Exercise prompt: Rewrite the records below with every occurrence of "Vodovod i kanalizacija" swapped for "Vodoopskrba i odvodnja", keeping everything else unchanged.

Material provided:
#####
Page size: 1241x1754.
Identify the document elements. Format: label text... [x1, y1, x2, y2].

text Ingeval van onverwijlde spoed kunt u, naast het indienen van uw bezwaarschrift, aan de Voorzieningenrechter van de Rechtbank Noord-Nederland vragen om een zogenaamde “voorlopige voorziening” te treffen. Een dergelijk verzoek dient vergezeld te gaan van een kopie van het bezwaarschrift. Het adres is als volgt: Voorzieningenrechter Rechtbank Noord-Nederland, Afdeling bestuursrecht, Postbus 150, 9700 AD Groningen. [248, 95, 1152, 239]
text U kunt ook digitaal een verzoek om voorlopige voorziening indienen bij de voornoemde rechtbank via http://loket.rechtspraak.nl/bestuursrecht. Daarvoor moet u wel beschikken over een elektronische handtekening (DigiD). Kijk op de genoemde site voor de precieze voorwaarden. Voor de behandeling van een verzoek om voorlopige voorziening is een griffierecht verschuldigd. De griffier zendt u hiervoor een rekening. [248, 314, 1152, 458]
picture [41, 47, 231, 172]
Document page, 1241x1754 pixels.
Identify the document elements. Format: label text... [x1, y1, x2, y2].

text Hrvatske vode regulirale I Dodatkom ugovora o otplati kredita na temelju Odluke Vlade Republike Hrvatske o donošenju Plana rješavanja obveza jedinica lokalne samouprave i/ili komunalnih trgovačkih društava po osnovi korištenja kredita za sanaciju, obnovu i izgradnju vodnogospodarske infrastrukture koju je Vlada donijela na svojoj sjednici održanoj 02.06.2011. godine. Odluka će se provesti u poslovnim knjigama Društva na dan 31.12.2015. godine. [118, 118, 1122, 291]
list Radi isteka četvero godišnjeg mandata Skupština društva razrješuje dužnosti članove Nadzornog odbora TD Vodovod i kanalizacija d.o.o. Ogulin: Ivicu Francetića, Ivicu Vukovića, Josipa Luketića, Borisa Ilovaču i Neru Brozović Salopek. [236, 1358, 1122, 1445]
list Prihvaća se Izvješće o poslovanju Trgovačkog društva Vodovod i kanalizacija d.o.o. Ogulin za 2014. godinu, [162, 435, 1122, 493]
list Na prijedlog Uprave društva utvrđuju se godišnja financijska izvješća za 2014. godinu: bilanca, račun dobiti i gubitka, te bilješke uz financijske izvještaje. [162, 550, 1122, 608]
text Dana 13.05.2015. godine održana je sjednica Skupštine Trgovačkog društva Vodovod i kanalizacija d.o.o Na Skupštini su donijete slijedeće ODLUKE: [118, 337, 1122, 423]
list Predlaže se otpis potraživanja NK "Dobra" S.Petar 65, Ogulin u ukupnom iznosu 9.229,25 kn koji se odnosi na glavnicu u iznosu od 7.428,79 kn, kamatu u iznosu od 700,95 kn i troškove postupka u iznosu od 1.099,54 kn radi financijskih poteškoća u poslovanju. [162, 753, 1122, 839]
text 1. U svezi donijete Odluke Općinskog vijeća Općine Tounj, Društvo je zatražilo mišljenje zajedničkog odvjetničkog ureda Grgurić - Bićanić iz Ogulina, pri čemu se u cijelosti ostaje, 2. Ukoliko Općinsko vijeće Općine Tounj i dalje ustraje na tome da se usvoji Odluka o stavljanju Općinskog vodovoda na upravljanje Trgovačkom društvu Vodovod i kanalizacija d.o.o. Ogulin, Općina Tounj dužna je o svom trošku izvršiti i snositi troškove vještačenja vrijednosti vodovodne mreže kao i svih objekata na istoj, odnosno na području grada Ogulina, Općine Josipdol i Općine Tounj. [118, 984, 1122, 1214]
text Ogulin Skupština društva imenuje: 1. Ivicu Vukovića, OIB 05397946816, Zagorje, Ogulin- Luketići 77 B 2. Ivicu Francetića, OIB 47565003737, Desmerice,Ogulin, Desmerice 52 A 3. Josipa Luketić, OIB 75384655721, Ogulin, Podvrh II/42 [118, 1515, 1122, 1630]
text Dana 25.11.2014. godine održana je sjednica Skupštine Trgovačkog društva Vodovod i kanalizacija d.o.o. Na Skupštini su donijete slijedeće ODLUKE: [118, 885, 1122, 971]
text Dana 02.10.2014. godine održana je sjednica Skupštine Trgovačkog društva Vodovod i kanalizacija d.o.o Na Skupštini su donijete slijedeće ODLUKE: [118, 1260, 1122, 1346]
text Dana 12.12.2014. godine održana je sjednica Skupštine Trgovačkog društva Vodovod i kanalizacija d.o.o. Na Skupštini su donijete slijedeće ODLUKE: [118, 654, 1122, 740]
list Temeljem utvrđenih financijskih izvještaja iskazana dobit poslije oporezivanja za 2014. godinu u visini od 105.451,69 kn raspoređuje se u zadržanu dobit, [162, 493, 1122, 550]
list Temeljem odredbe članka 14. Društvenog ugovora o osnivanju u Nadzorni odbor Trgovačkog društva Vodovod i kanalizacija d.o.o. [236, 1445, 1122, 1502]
#####
Answer to the problem:
Page size: 1241x1754.
Identify the document elements. Format: label text... [x1, y1, x2, y2].

text Ingeval van onverwijlde spoed kunt u, naast het indienen van uw bezwaarschrift, aan de Voorzieningenrechter van de Rechtbank Noord-Nederland vragen om een zogenaamde “voorlopige voorziening” te treffen. Een dergelijk verzoek dient vergezeld te gaan van een kopie van het bezwaarschrift. Het adres is als volgt: Voorzieningenrechter Rechtbank Noord-Nederland, Afdeling bestuursrecht, Postbus 150, 9700 AD Groningen. [248, 95, 1152, 239]
text U kunt ook digitaal een verzoek om voorlopige voorziening indienen bij de voornoemde rechtbank via http://loket.rechtspraak.nl/bestuursrecht. Daarvoor moet u wel beschikken over een elektronische handtekening (DigiD). Kijk op de genoemde site voor de precieze voorwaarden. Voor de behandeling van een verzoek om voorlopige voorziening is een griffierecht verschuldigd. De griffier zendt u hiervoor een rekening. [248, 314, 1152, 458]
picture [41, 47, 231, 172]
Document page, 1241x1754 pixels.
Identify the document elements. Format: label text... [x1, y1, x2, y2].

text Hrvatske vode regulirale I Dodatkom ugovora o otplati kredita na temelju Odluke Vlade Republike Hrvatske o donošenju Plana rješavanja obveza jedinica lokalne samouprave i/ili komunalnih trgovačkih društava po osnovi korištenja kredita za sanaciju, obnovu i izgradnju vodnogospodarske infrastrukture koju je Vlada donijela na svojoj sjednici održanoj 02.06.2011. godine. Odluka će se provesti u poslovnim knjigama Društva na dan 31.12.2015. godine. [118, 118, 1122, 291]
list Radi isteka četvero godišnjeg mandata Skupština društva razrješuje dužnosti članove Nadzornog odbora TD Vodoopskrba i odvodnja d.o.o. Ogulin: Ivicu Francetića, Ivicu Vukovića, Josipa Luketića, Borisa Ilovaču i Neru Brozović Salopek. [236, 1358, 1122, 1445]
list Prihvaća se Izvješće o poslovanju Trgovačkog društva Vodoopskrba i odvodnja d.o.o. Ogulin za 2014. godinu, [162, 435, 1122, 493]
list Na prijedlog Uprave društva utvrđuju se godišnja financijska izvješća za 2014. godinu: bilanca, račun dobiti i gubitka, te bilješke uz financijske izvještaje. [162, 550, 1122, 608]
text Dana 13.05.2015. godine održana je sjednica Skupštine Trgovačkog društva Vodoopskrba i odvodnja d.o.o Na Skupštini su donijete slijedeće ODLUKE: [118, 337, 1122, 423]
list Predlaže se otpis potraživanja NK "Dobra" S.Petar 65, Ogulin u ukupnom iznosu 9.229,25 kn koji se odnosi na glavnicu u iznosu od 7.428,79 kn, kamatu u iznosu od 700,95 kn i troškove postupka u iznosu od 1.099,54 kn radi financijskih poteškoća u poslovanju. [162, 753, 1122, 839]
text 1. U svezi donijete Odluke Općinskog vijeća Općine Tounj, Društvo je zatražilo mišljenje zajedničkog odvjetničkog ureda Grgurić - Bićanić iz Ogulina, pri čemu se u cijelosti ostaje, 2. Ukoliko Općinsko vijeće Općine Tounj i dalje ustraje na tome da se usvoji Odluka o stavljanju Općinskog vodovoda na upravljanje Trgovačkom društvu Vodoopskrba i odvodnja d.o.o. Ogulin, Općina Tounj dužna je o svom trošku izvršiti i snositi troškove vještačenja vrijednosti vodovodne mreže kao i svih objekata na istoj, odnosno na području grada Ogulina, Općine Josipdol i Općine Tounj. [118, 984, 1122, 1214]
text Ogulin Skupština društva imenuje: 1. Ivicu Vukovića, OIB 05397946816, Zagorje, Ogulin- Luketići 77 B 2. Ivicu Francetića, OIB 47565003737, Desmerice,Ogulin, Desmerice 52 A 3. Josipa Luketić, OIB 75384655721, Ogulin, Podvrh II/42 [118, 1515, 1122, 1630]
text Dana 25.11.2014. godine održana je sjednica Skupštine Trgovačkog društva Vodoopskrba i odvodnja d.o.o. Na Skupštini su donijete slijedeće ODLUKE: [118, 885, 1122, 971]
text Dana 02.10.2014. godine održana je sjednica Skupštine Trgovačkog društva Vodoopskrba i odvodnja d.o.o Na Skupštini su donijete slijedeće ODLUKE: [118, 1260, 1122, 1346]
text Dana 12.12.2014. godine održana je sjednica Skupštine Trgovačkog društva Vodoopskrba i odvodnja d.o.o. Na Skupštini su donijete slijedeće ODLUKE: [118, 654, 1122, 740]
list Temeljem utvrđenih financijskih izvještaja iskazana dobit poslije oporezivanja za 2014. godinu u visini od 105.451,69 kn raspoređuje se u zadržanu dobit, [162, 493, 1122, 550]
list Temeljem odredbe članka 14. Društvenog ugovora o osnivanju u Nadzorni odbor Trgovačkog društva Vodoopskrba i odvodnja d.o.o. [236, 1445, 1122, 1502]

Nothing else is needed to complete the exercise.